Twelve soldiers go to jail for refusing orders as military prepares for violence in Hebron
Security forces are preparing for the possibility of violent clashes this morning as they evacuate two Jewish families living in the wholesale market in the West Bank city of Hebron. Hundreds of settlers and right-wing protesters are expected to attempt to stop the evacuation.
However, leaders of the Hebron Jewish community said yesterday that while they will struggle resolutely against the evacuation, they will not initiate violence. Security forces were not officially negotiating with the settlers ahead of the evacuation, but indirect efforts were being made in a bid to keep it non-violent.
"Today we are preparing for a struggle," said Gerson Bar-Kochba, one of the settlers living in the marketplace. "We won't leave the marketplace voluntarily. We've already been here. The struggle will be resolute, but non-violent. It will be the police forces, not the residents, who determine the level of violence. We do not plan to use violence." Some 3,000 security personnel - from the IDF, police force and Border Police - will be involved in the evacuation. Security forces began deploying to the Hebron area last night to prepare for the mission. The police force will be responsible for the evacuation itself, the Border Police will be dealing with any disturbances, and the IDF is in charge of securing the outer security ring, meant to keep protesters away from the Hebron area.
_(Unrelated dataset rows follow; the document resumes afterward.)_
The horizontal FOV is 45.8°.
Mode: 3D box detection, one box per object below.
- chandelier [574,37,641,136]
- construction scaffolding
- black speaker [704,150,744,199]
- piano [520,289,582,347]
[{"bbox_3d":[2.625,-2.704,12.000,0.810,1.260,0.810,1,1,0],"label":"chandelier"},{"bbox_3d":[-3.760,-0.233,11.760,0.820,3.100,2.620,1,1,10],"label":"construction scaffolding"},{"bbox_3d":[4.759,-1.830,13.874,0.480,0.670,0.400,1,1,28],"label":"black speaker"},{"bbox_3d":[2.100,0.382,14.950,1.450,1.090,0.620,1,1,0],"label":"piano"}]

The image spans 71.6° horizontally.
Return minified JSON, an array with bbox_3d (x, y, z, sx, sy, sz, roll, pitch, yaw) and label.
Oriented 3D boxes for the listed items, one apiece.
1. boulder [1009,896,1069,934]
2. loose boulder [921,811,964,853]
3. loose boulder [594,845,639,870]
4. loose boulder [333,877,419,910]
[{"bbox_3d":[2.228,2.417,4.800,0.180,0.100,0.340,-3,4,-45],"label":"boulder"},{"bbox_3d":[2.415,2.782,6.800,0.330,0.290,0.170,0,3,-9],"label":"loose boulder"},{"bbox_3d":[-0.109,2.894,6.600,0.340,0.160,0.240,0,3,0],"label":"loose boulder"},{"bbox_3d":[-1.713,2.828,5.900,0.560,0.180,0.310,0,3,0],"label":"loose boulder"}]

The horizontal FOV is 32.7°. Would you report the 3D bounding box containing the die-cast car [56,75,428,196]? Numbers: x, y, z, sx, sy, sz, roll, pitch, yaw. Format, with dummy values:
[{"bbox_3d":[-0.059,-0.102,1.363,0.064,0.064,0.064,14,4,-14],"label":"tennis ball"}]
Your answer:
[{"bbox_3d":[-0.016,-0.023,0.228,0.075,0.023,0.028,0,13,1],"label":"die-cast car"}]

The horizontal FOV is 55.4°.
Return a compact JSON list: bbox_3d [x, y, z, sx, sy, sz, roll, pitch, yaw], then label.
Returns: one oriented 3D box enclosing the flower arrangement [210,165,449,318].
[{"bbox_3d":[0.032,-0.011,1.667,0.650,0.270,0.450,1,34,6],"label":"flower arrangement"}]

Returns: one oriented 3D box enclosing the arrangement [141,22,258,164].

Meanwhile, 12 Israel Defense Forces soldiers in the Duchifat Battalion refused orders yesterday to take part in the evacuation, in the most wide-scale military refusal since the disengagement from Gaza two years ago. They were brought before a disciplinary hearing last night, on the orders of GOC Central Command Gadi Shamni. Shamni also decided the soldiers will no longer be allowed to serve in combat units.
"This is a phenomenon that endangers the basis on which the IDF operates, as an army of the people in a democratic country, and its obligation to carry out the tasks assigned to it," Shamni said.
The IDF spokesman said the army would not accept refusal of orders.
"The IDF will act firmly against any display of refusal among its soldiers," the IDF spokesman said. "IDF soldiers are not authorized to choose their assignments, no matter how difficult they are. The IDF will continue to act and carry out the task imposed upon it by the political echelon, and every instance of refusal will be disciplined with great severity."
Nearly 40 soldiers had initially informed their commanders that they would not be able to take part in blocking roads around Hebron, citing reasons of conscience. Their commanders convinced all but 12 of them to change their minds: 10 new recruits and their two squad commanders. Most are in the hesder program, which combines Torah study with military service. The refusal has the support of right-wing rabbis and far-right activists.
The Hebron Jewish committee, for its part, said yesterday that the evacuation will not keep Jews from moving back to the marketplace.
This will be Defense Minister Ehud Barak's first test in his current post vis-a-vis the settlers, with the exception of the IDF's resounding failure at Homesh, where settler youth have continued for weeks to visit the remains of the outpost at their will.
The lack of media coverage at Homesh, however, has made the settlers' victory there nearly inconsequential.
Some speculate that the state has an interest in a violent confrontation, which would show the U.S. administration that the Olmert-Barak government, in contrast to that of Olmert-Peretz, is not afraid of the settlers and is taking steps to enforce the law in the territories.
The settlers, for their part, also have reasons to favor a confrontation. In their view, the state deceived them by failing to honor a promise to let them return to the Hebron market stores they left a year and a half ago. The two-year anniversary of the Gush Katif "deportation" is nigh, and the summer vacation means that hundreds of schoolchildren are ready and willing to reenact their struggle.
The only party who has nothing to gain from a violent confrontation is the IDF, which for years has preferred to reach a compromise with the settlers whenever possible.